The focus is on vibrator therapist Dr. Givings (Michael Cerveris), who lives with his docile though vibrant wife (Laura Benanti). He treats daily the piano-playing Mrs. Daldry (Maria Dizzia), who is accompanied on many of her increasingly ecstatic visits by repressive husband (Thomas Jay Ryan), a gentleman of the retrograde school. As Mrs. Daldry regularly becomes relieved by Dr. Givings' relatively graphic vibrator ministrations, drawing-room-condemned Mrs. Givings is increasingly intrigued at what she hears through the closed door to the next room. Her interest in those goings-on only heightens as she also interacts with black wet-nurse Elizabeth (Quincy Tyler Bernstine), male hysteric and painter Leo Irving (Chandler Williams), and Dr. Givings' medical assistant, Annie (Wendy Rich Stetson).

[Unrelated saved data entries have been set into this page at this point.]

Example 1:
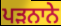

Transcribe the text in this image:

ਪੜਨਾਨੇ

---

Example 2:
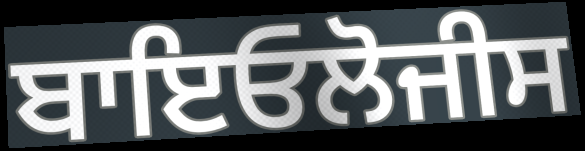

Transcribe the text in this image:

ਬਾਇਓਲੋਜੀਸ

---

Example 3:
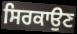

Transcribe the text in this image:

ਸਿਰਕਾਉਣ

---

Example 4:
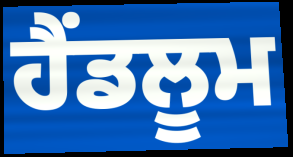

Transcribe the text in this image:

ਹੈਂਡਲੂਮ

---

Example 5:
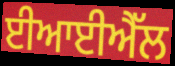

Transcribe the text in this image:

ਈਆਈਐੱਲ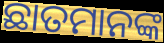
ଛାତମାନଙ୍କ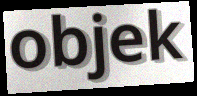
objek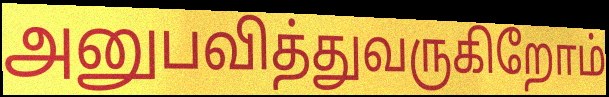
அனுபவித்துவருகிறோம்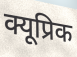
क्यूप्रिक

Handed material that theatergoers stuck in a bygone age might find unsavory, director Les Waters has honed it to a fare-thee-well. (He also helmed the piece for its Berkeley Repertory Theatre debut.) And his actors are certainly a game lot. Dizzia, Benanti, and Williams are obliged to present several approaches to orgasms, a requirement that may have evoked second thoughts on initial readings of the lubricious script. But they leap in. Cerveris, as a detached man of science, is adept at stripping his emotions bare and then some. Bernstine gets to deliver the play's longest speech -- a confession of her resentment at wet-nursing an infant after her own son died at 12 weeks -- and she breaks hearts with it. Ryan's thick-skulled Mr. Daldry and Stetson's secretly unhappy and longing Annie are additional assets.

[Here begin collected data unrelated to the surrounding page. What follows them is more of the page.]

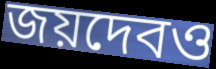
জয়দেবওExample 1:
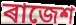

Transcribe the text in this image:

ৰাজেশ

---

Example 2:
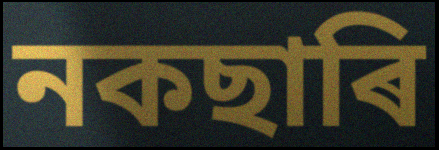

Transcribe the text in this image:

নকছাৰি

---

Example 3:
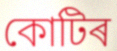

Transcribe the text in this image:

কোটিৰ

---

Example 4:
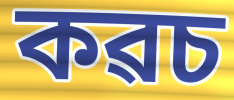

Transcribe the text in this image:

কৱচ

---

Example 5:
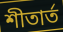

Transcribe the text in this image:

শীতাৰ্তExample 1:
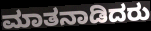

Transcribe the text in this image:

ಮಾತನಾಡಿದರು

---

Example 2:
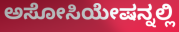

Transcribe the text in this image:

ಅಸೋಸಿಯೇಷನ್ನಲ್ಲಿ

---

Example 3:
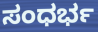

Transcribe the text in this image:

ಸಂಧರ್ಭ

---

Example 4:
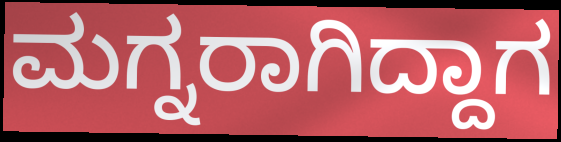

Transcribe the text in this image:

ಮಗ್ನರಾಗಿದ್ದಾಗ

When Ruhl's thoroughly delightful and debunking comedy begins, Mrs. Givings is showing daughter Lotty the wonders of electricity by turning a lamp on and off. It's one more of the playwright's hard-to-miss symbols, this one instantly tipping spectators to the light she expects to throw on the depiction of characters struggling towards accommodation with sexual desire and acknowledging it as normal human behavior. (Speaking of symbolism, check out Annie Smart's smart set, designed as two eminently Victorian rooms, one featuring a surgical-room screen made of Burberry fabric.)
Indeed, Ruhl is so accomplished in her aim as she progresses toward a dazzling Edenic conclusion that Sigmund Freud himself might have applauded her bold grappling with civilization and its discontents. He might even have conceded that Ruhl supplies the correct answer to the question that baffled him, "What do women want?"